Ausbau der Infrastruktur
„Unsere Umfrage zeigt, dass die Deutschen bereit sind im Fernverkehr auf die Bahn umzusteigen, solange die Infrastruktur stimmt. Das ist ein konkreter Ansatzpunkt für die Politik. Ebenso spricht sich ein Großteil der Befragten für den Ausbau von Radwegen aus. Auch hier scheint also noch Verbesserungsbedarf zu bestehen", erläutert Sorger.
- Die meiste Unterstützung erfahren der Ausbau der Bahnverbindungen mit 74 Prozent wie auch der Ausbau der Radwege mit 71 Prozent.
- Am wenigsten befürworten die Teilnehmer die Einführung eines Tempolimits von 30 Stundenkilometern in den Städten (39 Prozent Zustimmung).
- Dem Ausbau von ähnlich in den Stadtverkehr eingreifenden weitläufigen Fußgängerzonen stimmen jedoch mehr als 61 Prozent zu.

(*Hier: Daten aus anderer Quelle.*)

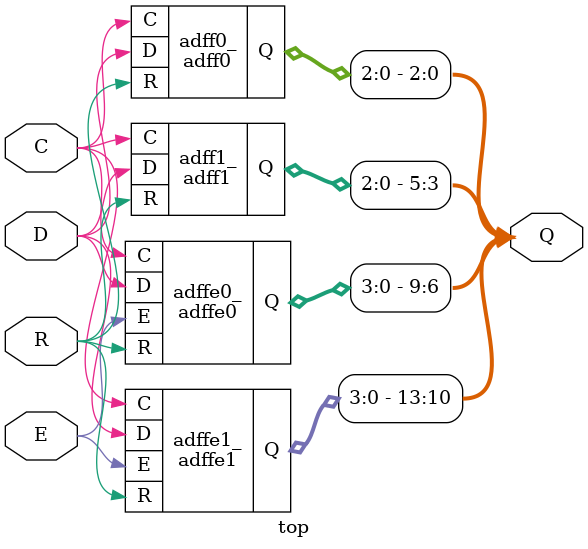
<source format=v>
module adff0(input C, R, D, (* init = 3'b000 *) output [2:0] Q);
\$_DFF_PP0_ ff0 (.C(C), .R(R), .D(D), .Q(Q[0]));
\$_DFF_PN0_ ff1 (.C(C), .R(R), .D(D), .Q(Q[1]));
\$_DFF_NP0_ ff2 (.C(C), .R(R), .D(D), .Q(Q[2]));
endmodule

module adff1(input C, R, D, (* init = 3'b000 *) output [2:0] Q);
\$_DFF_PP1_ ff0 (.C(C), .R(R), .D(D), .Q(Q[0]));
\$_DFF_PN1_ ff1 (.C(C), .R(R), .D(D), .Q(Q[1]));
\$_DFF_NP1_ ff2 (.C(C), .R(R), .D(D), .Q(Q[2]));
endmodule

module adffe0(input C, E, R, D, (* init = 4'b0000 *) output [3:0] Q);
\$_DFFE_PP0P_ ff0 (.C(C), .R(R), .E(E), .D(D), .Q(Q[0]));
\$_DFFE_PP0N_ ff1 (.C(C), .R(R), .E(E), .D(D), .Q(Q[1]));
\$_DFFE_PN0P_ ff2 (.C(C), .R(R), .E(E), .D(D), .Q(Q[2]));
\$_DFFE_NP0P_ ff3 (.C(C), .R(R), .E(E), .D(D), .Q(Q[3]));
endmodule

module adffe1(input C, E, R, D, (* init = 4'b0000 *) output [3:0] Q);
\$_DFFE_PP1P_ ff0 (.C(C), .R(R), .E(E), .D(D), .Q(Q[0]));
\$_DFFE_PP1N_ ff1 (.C(C), .R(R), .E(E), .D(D), .Q(Q[1]));
\$_DFFE_PN1P_ ff2 (.C(C), .R(R), .E(E), .D(D), .Q(Q[2]));
\$_DFFE_NP1P_ ff3 (.C(C), .R(R), .E(E), .D(D), .Q(Q[3]));
endmodule

module top(input C, E, R, D, output [13:0] Q);
adff0 adff0_(.C(C), .R(R), .D(D), .Q(Q[2:0]));
adff1 adff1_(.C(C), .R(R), .D(D), .Q(Q[5:3]));
adffe0 adffe0_(.C(C), .R(R), .E(E), .D(D), .Q(Q[9:6]));
adffe1 adffe1_(.C(C), .R(R), .E(E), .D(D), .Q(Q[13:10]));
endmodule

</source>
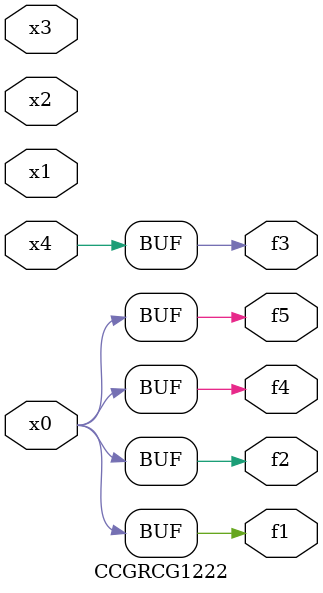
<source format=v>
module CCGRCG1222(
	input x0, x1, x2, x3, x4,
	output f1, f2, f3, f4, f5
);
	assign f1 = x0;
	assign f2 = x0;
	assign f3 = x4;
	assign f4 = x0;
	assign f5 = x0;
endmodule

</source>
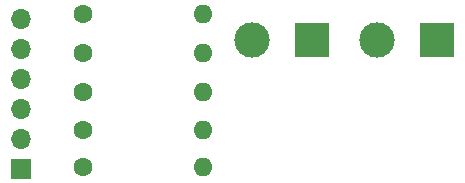
<source format=gbr>
%TF.GenerationSoftware,KiCad,Pcbnew,7.0.9*%
%TF.CreationDate,2025-02-03T19:38:27-05:00*%
%TF.ProjectId,squircuit_relay_prototyping,73717569-7263-4756-9974-5f72656c6179,rev?*%
%TF.SameCoordinates,Original*%
%TF.FileFunction,Soldermask,Bot*%
%TF.FilePolarity,Negative*%
%FSLAX46Y46*%
G04 Gerber Fmt 4.6, Leading zero omitted, Abs format (unit mm)*
G04 Created by KiCad (PCBNEW 7.0.9) date 2025-02-03 19:38:27*
%MOMM*%
%LPD*%
G01*
G04 APERTURE LIST*
%ADD10R,1.700000X1.700000*%
%ADD11O,1.700000X1.700000*%
%ADD12R,3.000000X3.000000*%
%ADD13C,3.000000*%
%ADD14C,1.600000*%
%ADD15O,1.600000X1.600000*%
G04 APERTURE END LIST*
D10*
%TO.C,J1*%
X26670000Y-27686000D03*
D11*
X26670000Y-25146000D03*
X26670000Y-22606000D03*
X26670000Y-20066000D03*
X26670000Y-17526000D03*
X26670000Y-14986000D03*
%TD*%
D12*
%TO.C,J3*%
X61849000Y-16764000D03*
D13*
X56769000Y-16764000D03*
%TD*%
D12*
%TO.C,J2*%
X51308000Y-16764000D03*
D13*
X46228000Y-16764000D03*
%TD*%
D14*
%TO.C,R2*%
X31877000Y-21209000D03*
D15*
X42037000Y-21209000D03*
%TD*%
D14*
%TO.C,R4*%
X31877000Y-14605000D03*
D15*
X42037000Y-14605000D03*
%TD*%
D14*
%TO.C,R3*%
X31877000Y-17907000D03*
D15*
X42037000Y-17907000D03*
%TD*%
D14*
%TO.C,R1*%
X31877000Y-27559000D03*
D15*
X42037000Y-27559000D03*
%TD*%
D14*
%TO.C,R5*%
X31877000Y-24384000D03*
D15*
X42037000Y-24384000D03*
%TD*%
M02*

</source>
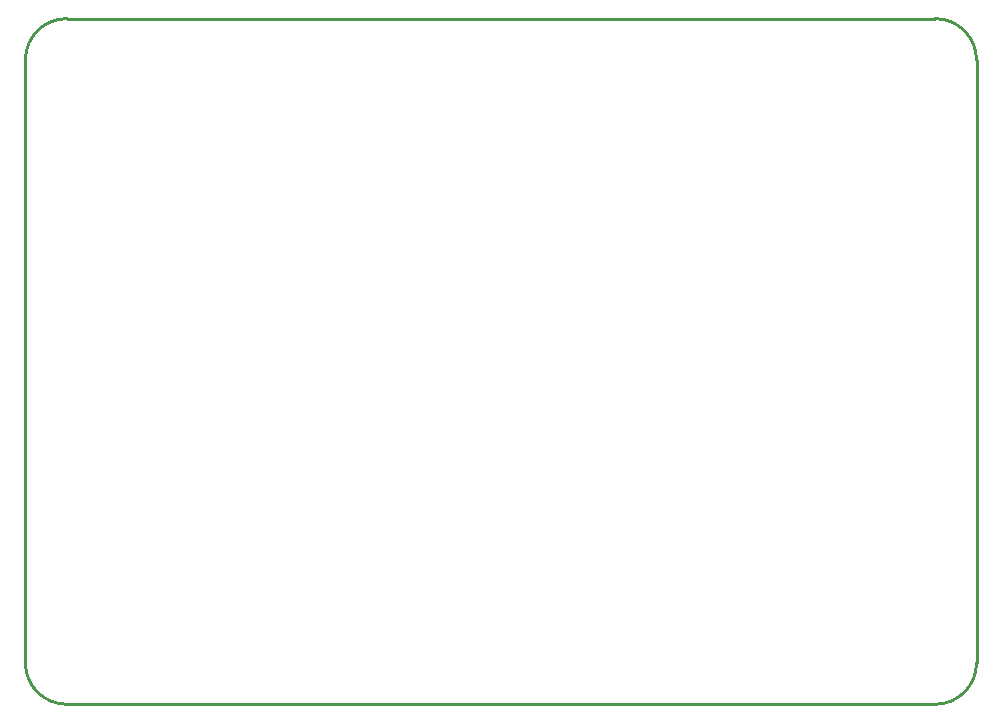
<source format=gko>
G04 Layer_Color=16711935*
%FSLAX44Y44*%
%MOMM*%
G71*
G01*
G75*
%ADD56C,0.2540*%
D56*
X316230Y650950D02*
G03*
X281230Y615950I0J-35000D01*
G01*
X1086560D02*
G03*
X1051560Y650950I-35000J0D01*
G01*
Y70410D02*
G03*
X1086560Y105410I0J35000D01*
G01*
X281230D02*
G03*
X316230Y70410I35000J0D01*
G01*
X1051560D01*
X1086560Y105410D02*
Y615950D01*
X316230Y650950D02*
X1051560D01*
X281230Y105410D02*
Y615950D01*
M02*

</source>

- Der Ausbau des Autobahnnetzes hat unter den Deutschen keine hohe Priorität (44 Prozent Zustimmung).
Fazit
Sebastian Sorger, Managing Director von Norstat: „Insgesamt zeigt sich, dass in der Bevölkerung zwar der Wille besteht, die Klimaziele zu verfolgen und dieser zuweilen sogar stark ausgebildet ist. Unabhängigkeit im Verkehr ist unserer Umfrage nach aber noch wichtiger als Nachhaltigkeit. Die Umstellung auf alternative Antriebe überzeugt die Deutschen dabei insgesamt ebenso wenig, wie die Nutzung von ÖPNV und Sharing-Diensten. Extraausgaben für mehr Nachhaltigkeit stehen viele ablehnend gegenüber. Doch gerade bei den unter 46-Jährigen kann eine Tendenz des Umdenkens erkannt werden. Die Aufgabe der Politik ist klar, wenn auch nicht einfach: Überzeugungs- und Aufklärungsarbeit leisten sowie funktionierende und umsetzbare Lösungen liefern."